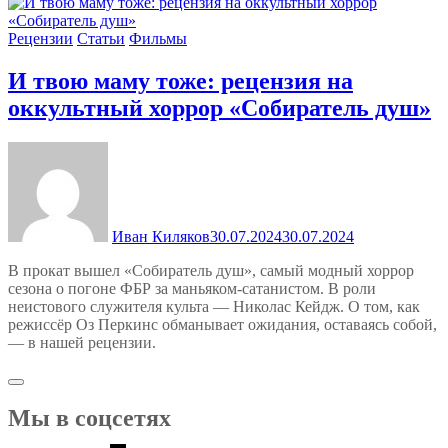
Рецензии
Статьи
Фильмы
И твою маму тоже: рецензия на
оккультный хоррор «Собиратель душ»
Иван Киляков
30.07.2024
30.07.2024
В прокат вышел «Собиратель душ», самый модный хоррор
сезона о погоне ФБР за маньяком-сатанистом. В роли
неистового служителя культа — Николас Кейдж. О том, как
режиссёр Оз Перкинс обманывает ожидания, оставаясь собой,
— в нашей рецензии.
Мы в соцсетях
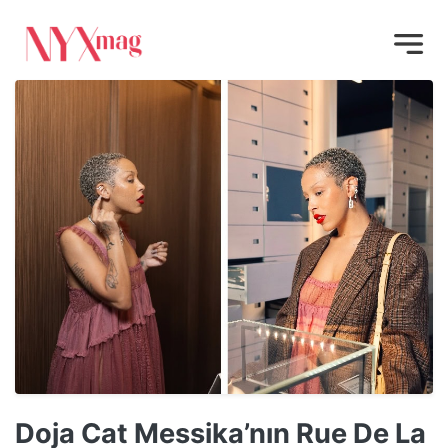
Doja Cat Messika’nın Rue De La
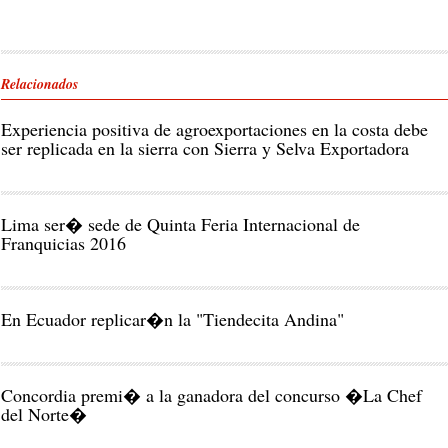
Relacionados
Experiencia positiva de agroexportaciones en la costa debe
ser replicada en la sierra con Sierra y Selva Exportadora
Lima ser� sede de Quinta Feria Internacional de
Franquicias 2016
En Ecuador replicar�n la "Tiendecita Andina"
Concordia premi� a la ganadora del concurso �La Chef
del Norte�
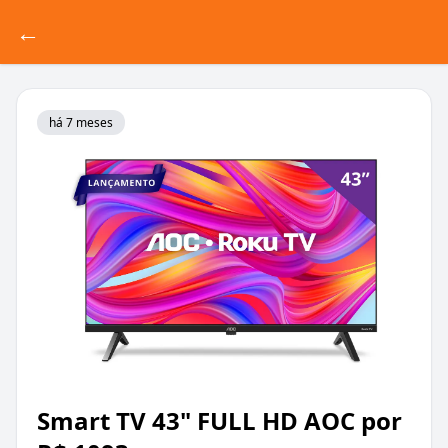
←
há 7 meses
Smart TV 43" FULL HD AOC por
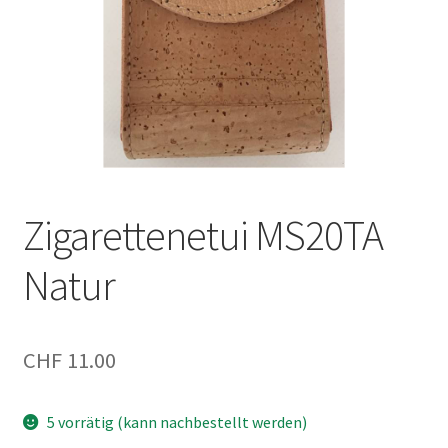
Zigarettenetui MS20TA
Natur
CHF
11.00
5 vorrätig (kann nachbestellt werden)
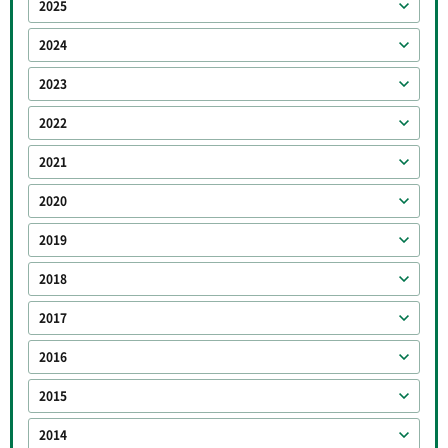
2025
2024
2023
2022
2021
2020
2019
2018
2017
2016
2015
2014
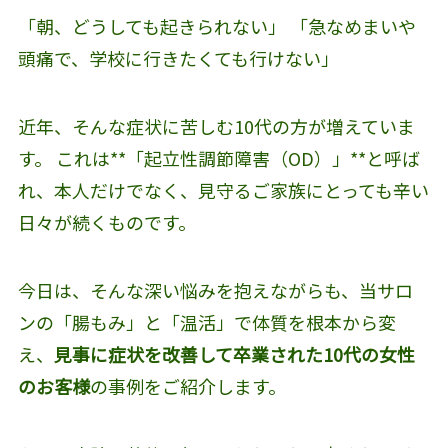
「朝、どうしても起きられない」 「急なめまいや
頭痛で、学校に行きたくても行けない」
近年、そんな症状に苦しむ10代の方が増えていま
す。 これは**「起立性調節障害（OD）」**と呼ば
れ、本人だけでなく、見守るご家族にとっても辛い
日々が続くものです。
今日は、そんな深い悩みを抱えながらも、当サロ
ンの「腸もみ」と「温活」で体質を根本から変
え、
見事に症状を改善して卒業された10代の女性
のお客様
の事例をご紹介します。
=-=-=
WHAT NEEDS TO BE DONE> Lay out the lines from the start of the items through the line with "Doja Cat Messika’nın Rue De La" as a JSON list of strings, one string per line, skipping blank lines. Leave the pictures out.

OUTPUT BELOW>
[
  "Рецензии",
  "Статьи",
  "Фильмы",
  "И твою маму тоже: рецензия на",
  "оккультный хоррор «Собиратель душ»",
  "Иван Киляков",
  "30.07.2024",
  "30.07.2024",
  "В прокат вышел «Собиратель душ», самый модный хоррор",
  "сезона о погоне ФБР за маньяком-сатанистом. В роли",
  "неистового служителя культа — Николас Кейдж. О том, как",
  "режиссёр Оз Перкинс обманывает ожидания, оставаясь собой,",
  "— в нашей рецензии.",
  "Мы в соцсетях",
  "Doja Cat Messika’nın Rue De La"
]